(Document passage begins)

Curbside ethics around an injured skunk: what would you have done?
By Mark Bernstein
Recently one beautiful late spring morning I turned south off a side street onto a busier street which takes me right downtown to my hospital. Even though it was 5:00 a.m. I had to wait for about five cars to whiz by me before I could turn right. After I had completed the turn and was headed south I immediately noticed the car 100 yards in front of me suddenly swerve sharply to the left as if it were avoiding something in the road. I slowed down as there was no-one behind me and there in the middle of the road was an injured animal. It stunk to high Hell and I immediately recognized in the luminescence of early dawn that it was a badly injured skunk. It was squirming around without making any forward progress flopping pathetically from side to side with each effort to move. It had presumably had an encounter with a car in the dark. I parked by the curb 10 yards away from it with my hazard lights flashing, staring at the poor beast, and contemplated my options.
I figured I had four: 1) I could stop and pick it up and drive to an all-hours veterinary clinic (I knew the whereabouts of one due to a recent illness in one of my two Labradors); 2) I could keep driving and forget about it; 3) I could call 911 or information to get a number for the Humane Society (assuming they have an after-hours number); and 4) I could try to somehow put the poor thing out of its misery.
Number 1 didn’t seem doable or safe as skunks have sharp teeth and claws and are carriers of rabies. Furthermore its pungent scent would ruin my nice suit of clothes and the inside of my car and I had no blanket or box anyway. And was I prepared to pay a ridiculous amount of money (trust me, I’ve been to that clinic) to help a feral skunk? Number 2 crossed my mind (as it obviously had for other motorists before me) and was certainly the easiest, but it just didn’t sit right with me. Number 3 seemed impractical. What could the police do? And the animal was likely fatally injured so I strongly doubted the Humane Society would be interested in spending time or resources on it. So I chose number 4 and decided to end the animal’s suffering quickly using my car as a lethal weapon.
I put the car in drive and slowly drove over the poor beast in my heavy Toyota Four-runner truck. I felt the front wheel roll over the animal and a second later the back wheel. I stopped a few yards away and stared back for a good five seconds and it remained motionless. I was satisfied I had done the job. I proceeded down to work, driving slower than usual, deep in thought and feeling a little nauseated but convinced I had done the right and kind thing.

(Document passage ends)

Exercise instructions:
A. Reproduce the skunk passage from "I figured I" to "of its misery.".
B. Write what comes next in the skunk passage, starting after its final sentence.
The data after this point is separate from the skunk passage.

(Given information begins)

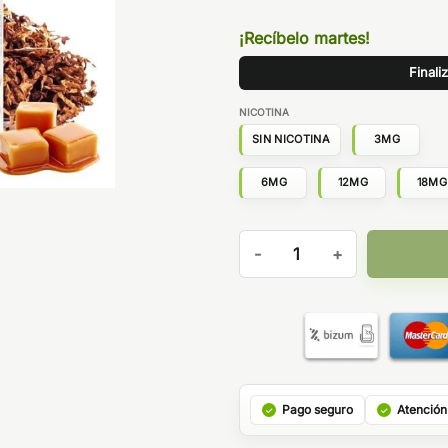
¡Recíbelo martes!
Finali
NICOTINA
SIN NICOTINA
3MG
6MG
12MG
18MG
RY4 10ML - HANGSEN cantid
Pago seguro
Atención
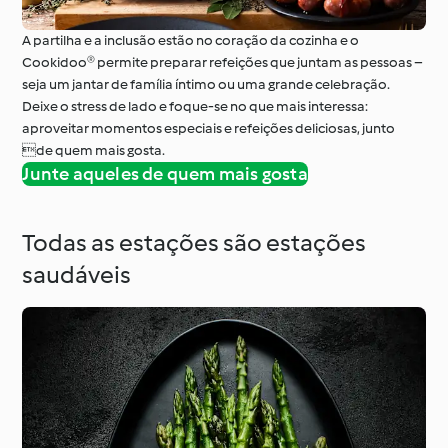
A partilha e a inclusão estão no coração da cozinha e o
Cookidoo® permite preparar refeições que juntam as pessoas –
seja um jantar de família íntimo ou uma grande celebração.
Deixe o stress de lado e foque-se no que mais interessa:
aproveitar momentos especiais e refeições deliciosas, junto
de quem mais gosta.
Junte aqueles de quem mais gosta
Todas as estações são estações
saudáveis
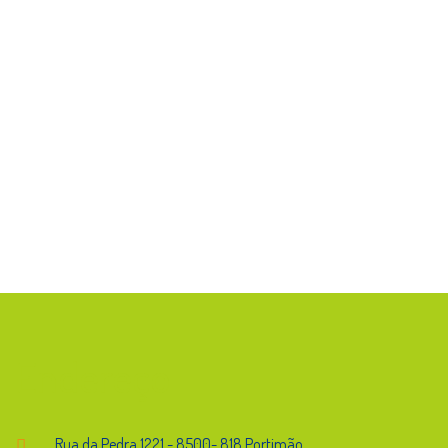
Endereço
Rua da Pedra,1221 - 8500- 818 Portimão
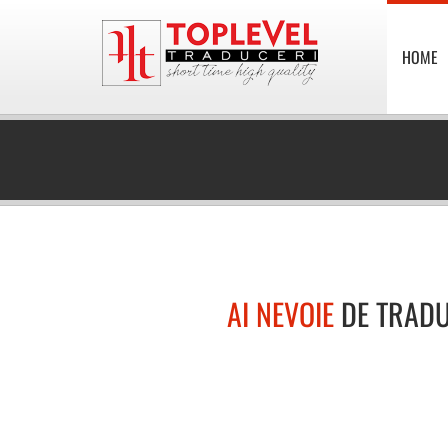
HOME
AI NEVOIE
DE TRADU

(Given information ends)

Answers for the tasks:
A.
I figured I had four: 1) I could stop and pick it up and drive to an all-hours veterinary clinic (I knew the whereabouts of one due to a recent illness in one of my two Labradors); 2) I could keep driving and forget about it; 3) I could call 911 or information to get a number for the Humane Society (assuming they have an after-hours number); and 4) I could try to somehow put the poor thing out of its misery.

B.
I parked my car in the underground lot at The Toronto Western Hospital. When I got out I immediately noticed the uniquely unpleasant odor the deceased animal had left on the car embedded in the rubber of the tires. Later in the morning I had to give a lecture on bioethics which had been scheduled for months. At the teaching session at the Joint Center for Bioethics of the university of Toronto, I decided to start my session by engaging the audience with my dilemma, citing it as a real-life example of ethical decision making: trying to do the right thing in a given situation given a few options, none of which is great. The same options I had considered were offered and none of the class of about 40 mature learners (e.g.. other physicians and surgeons, nurses, administrators, clinical bioethicists, etc.) showed any revulsion when I disclosed what I had done. In fact, many nodded their approval.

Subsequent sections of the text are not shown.